Fig. 6: MEP-1 interacts with Su(var)2-10 and induces transcriptional silencing upon recruitment to DNA.

a Western blot analysis of co-IP of (left panel): MEP-1 in OSC nuclear extract expressing either FLAG-FFL-Su(var)2-10 or FLAG-FFL-mCherry as a negative control or of (right panel): GFP-Trap in OSC nuclear extract expressing either Su(var)2-10-GFP or GFP alone. b Graph shows the normalized co-IP efficiency of several preys (MEP-1, MEP-1ΔCt, MEP-1ΔNt, Mi-2, and the negative mCherry control) with the FLAG-FFL-Su(var)2-10 bait. Dots show values of n = 4 biologically independent samples, lines represent mean ± SEM. c Targeting MEP-1 to reporter DNA induces silencing in vivo.
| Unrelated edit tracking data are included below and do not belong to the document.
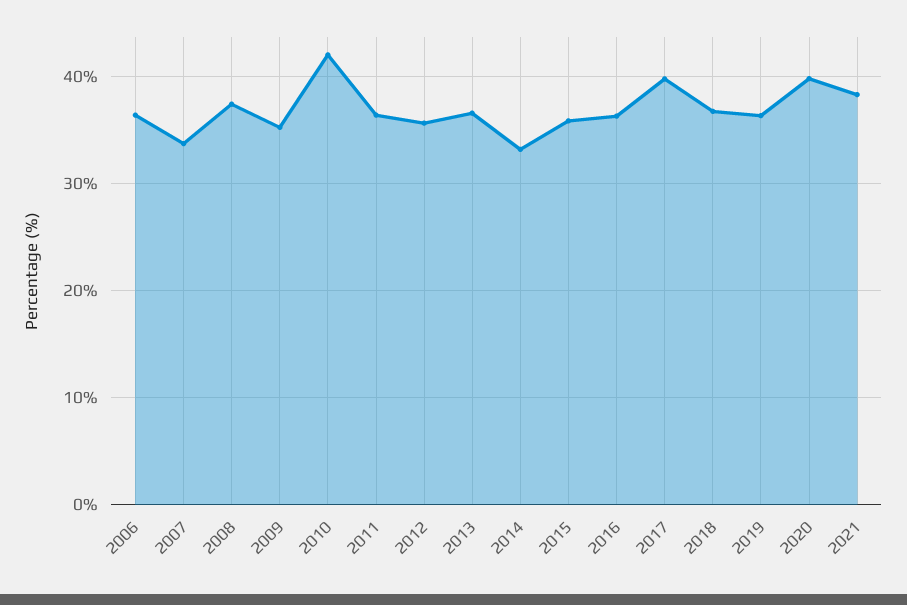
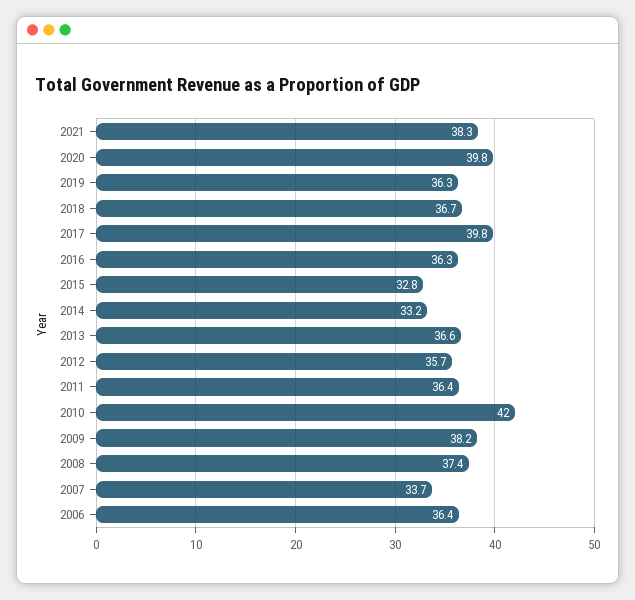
  {
    "2006": 36.4,
    "2007": 33.7,
    "2008": 37.4,
-   "2009": 35,
+   "2009": 38.2,
    "2010": 42,
    "2011": 36.4,
    "2012": 35.7,
    "2013": 36.6,
    "2014": 33.2,
-   "2015": 36,
+   "2015": 32.8,
    "2016": 36.3,
    "2017": 39.8,
    "2018": 36.7,
    "2019": 36.3,
    "2020": 39.8,
    "2021": 38.3
  }

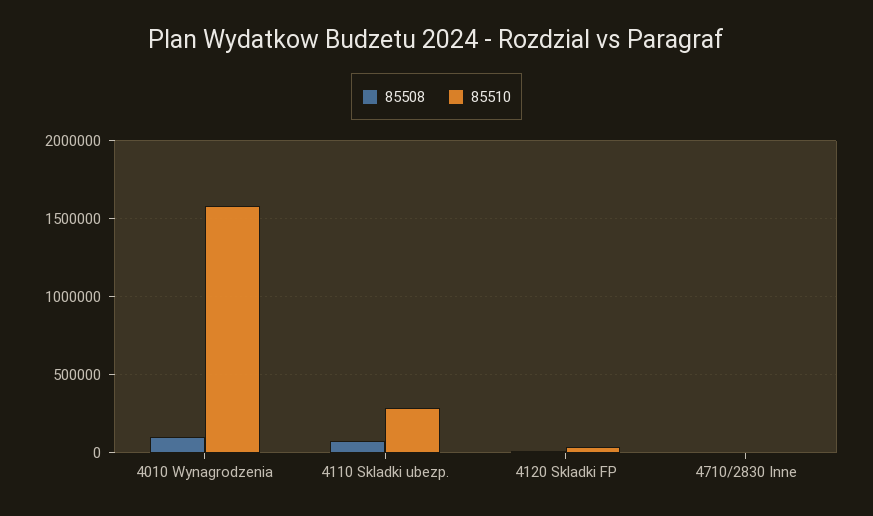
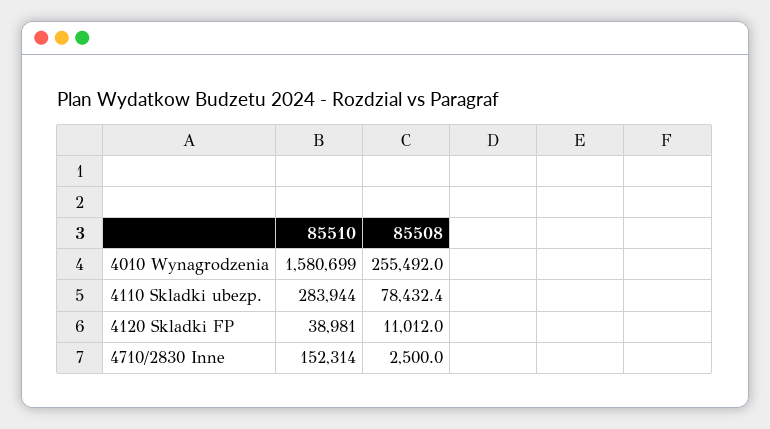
  {
    "85508": {
-     "4010 Wynagrodzenia": 100000,
+     "4010 Wynagrodzenia": 255492,
      "4110 Skladki ubezp.": 78432.4,
      "4120 Skladki FP": 11012,
      "4710/2830 Inne": 2500
    },
    "85510": {
      "4010 Wynagrodzenia": 1580699,
      "4110 Skladki ubezp.": 283944,
      "4120 Skladki FP": 38981,
-     "4710/2830 Inne": 0
+     "4710/2830 Inne": 152314
    }
  }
Schematic representation of the 8xlacO-GFP reporter. The lower panels show the GFP fluorescence signal of LacO-GFP reporter in egg chambers that express the LacI (left) or LacI-MEP-1 fusion proteins (right) under the control of the germline-specific nos-GAL4 driver. Scale bars, 10 μm. d Dots showing quantification of eGFP RNA levels in ovaries that express LacI or LacI-MEP-1 under the control of the germline-specific nos-GAL4 driver. RNA levels are relative to RpL32 level. Mean values ± SEM of n = 3 biologically independent samples are represented. e Comparison of H3K9me3 and H3K9ace amounts on the LacO-GFP reporter, expressed in percentage of immunoprecipitated H3, in ovaries that express LacI or LacI-MEP-1 fusion proteins. P-values were calculated using sample data that displayed normal distribution (tested with the Shapiro–Wilkinson test). Variance homogeneity was tested with the Levene’s test and then the two-tailed Student’s t-test was used. ***P-value < 0.05. Mean values ± SEM of n = 3 biologically independent samples are represented. Source data for b, d, e: Supplementary Data set 6 and Supplementary Table 2 for e; uncropped blot images are provided in Supplementary Data set 1.